Not a big fan of views (Can't remember the last time I wrote one) but wouldn't ban them entirely either. If your database allows you to put indexes on the views and not just on the table, you can often improve performance a good bit which makes them better. If you are using views, make sure to look into indexing them.
I really only see the need for views for partitioning data and for extremely complex joins that are really critical to the application (thinking of financial reports here where starting from the same dataset for everything might be critical). I do know some reporting tools seem to prefer views over stored procs.
I am a big proponent of never returning more records or fields than you need in a specific instance and the overuse of views tends to make people return more fields (and in way too many cases, too many joins) than they need which wastes system resources.
I also tend to see that people who rely on views (not the developer of the view - the people who only use them) often don't understand the database very well (so they would get the joins wrong if not using the view) and that to me is critical to writing good code against the database. I want people to understand what they are asking the db to do, not rely on some magic black box of a view.

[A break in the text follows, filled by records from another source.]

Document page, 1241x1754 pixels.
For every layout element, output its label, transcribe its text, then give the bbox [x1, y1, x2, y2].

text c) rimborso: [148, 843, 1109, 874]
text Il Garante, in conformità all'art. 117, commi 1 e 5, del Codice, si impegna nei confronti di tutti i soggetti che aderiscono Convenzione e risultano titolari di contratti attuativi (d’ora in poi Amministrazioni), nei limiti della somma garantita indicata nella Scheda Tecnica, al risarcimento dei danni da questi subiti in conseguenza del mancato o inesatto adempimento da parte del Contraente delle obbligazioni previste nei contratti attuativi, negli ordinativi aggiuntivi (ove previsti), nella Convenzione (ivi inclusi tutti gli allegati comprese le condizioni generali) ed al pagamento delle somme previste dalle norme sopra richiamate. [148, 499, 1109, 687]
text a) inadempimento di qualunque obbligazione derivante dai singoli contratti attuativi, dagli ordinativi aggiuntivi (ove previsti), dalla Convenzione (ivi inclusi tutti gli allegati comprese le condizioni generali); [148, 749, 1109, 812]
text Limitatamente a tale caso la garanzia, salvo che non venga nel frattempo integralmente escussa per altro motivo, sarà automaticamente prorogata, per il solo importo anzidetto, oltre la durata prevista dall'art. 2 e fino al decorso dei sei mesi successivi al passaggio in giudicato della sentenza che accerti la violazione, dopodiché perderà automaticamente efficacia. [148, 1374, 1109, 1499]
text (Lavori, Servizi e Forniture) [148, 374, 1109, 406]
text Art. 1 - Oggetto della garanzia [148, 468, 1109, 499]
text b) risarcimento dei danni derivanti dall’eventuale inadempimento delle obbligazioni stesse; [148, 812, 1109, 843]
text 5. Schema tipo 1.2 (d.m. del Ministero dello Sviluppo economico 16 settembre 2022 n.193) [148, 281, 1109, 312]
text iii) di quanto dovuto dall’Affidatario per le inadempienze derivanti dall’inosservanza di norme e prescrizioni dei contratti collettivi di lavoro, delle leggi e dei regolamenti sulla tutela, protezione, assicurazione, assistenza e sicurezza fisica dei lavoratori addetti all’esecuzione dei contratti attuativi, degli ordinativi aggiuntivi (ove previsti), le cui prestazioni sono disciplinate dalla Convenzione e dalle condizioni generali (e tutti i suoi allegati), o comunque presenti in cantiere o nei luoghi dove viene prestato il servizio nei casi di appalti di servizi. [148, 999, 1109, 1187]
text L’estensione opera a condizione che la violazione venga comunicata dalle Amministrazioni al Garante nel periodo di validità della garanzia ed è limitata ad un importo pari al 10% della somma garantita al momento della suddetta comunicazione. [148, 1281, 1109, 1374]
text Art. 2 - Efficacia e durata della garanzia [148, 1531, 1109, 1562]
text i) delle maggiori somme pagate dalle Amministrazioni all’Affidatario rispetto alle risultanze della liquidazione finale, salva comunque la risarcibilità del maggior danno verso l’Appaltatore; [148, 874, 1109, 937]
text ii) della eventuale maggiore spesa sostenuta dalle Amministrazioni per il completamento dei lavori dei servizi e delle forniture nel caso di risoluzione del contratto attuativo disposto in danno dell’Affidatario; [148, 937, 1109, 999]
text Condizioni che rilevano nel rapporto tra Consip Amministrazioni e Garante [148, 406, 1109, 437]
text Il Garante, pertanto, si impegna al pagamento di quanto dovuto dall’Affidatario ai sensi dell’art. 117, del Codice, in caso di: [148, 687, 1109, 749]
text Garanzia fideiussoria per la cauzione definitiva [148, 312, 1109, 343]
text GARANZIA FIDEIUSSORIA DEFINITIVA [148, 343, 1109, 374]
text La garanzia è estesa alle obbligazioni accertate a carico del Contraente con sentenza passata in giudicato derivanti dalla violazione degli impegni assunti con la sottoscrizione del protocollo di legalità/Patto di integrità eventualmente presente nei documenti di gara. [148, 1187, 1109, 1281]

That is all personal opinion of course, your mileage may vary.
Like BlaM I personally haven't found them easier to maintain than stored procs.
Edited in Oct 2010 to add:
Since I orginally wrote this, I have had occasion to work with a couple of databases designed by people who were addicted to using views. Even worse they used views that called views that called views (to the point where eventually we hit the limit of the number of tables that can be called). This was a performance nightmare. It took 8 minutes to get a simple count(*) of the records in one view and much longer to get data. If you use views, be very wary of using views that call other views. You will be building a system that will very probably not work under the normal performance load on production. In SQL Server you can only index views that do not call other views, so what ends up happening when you use views in a chain, is that the entire record set has to be built for each view and it is not until you get to the last one that the where clause criteria are applied. You may need to generate millions of records just to see three. You may join to the same table 6 times when you really only need to join to it once, you may return many many more columns than you need in the final results set.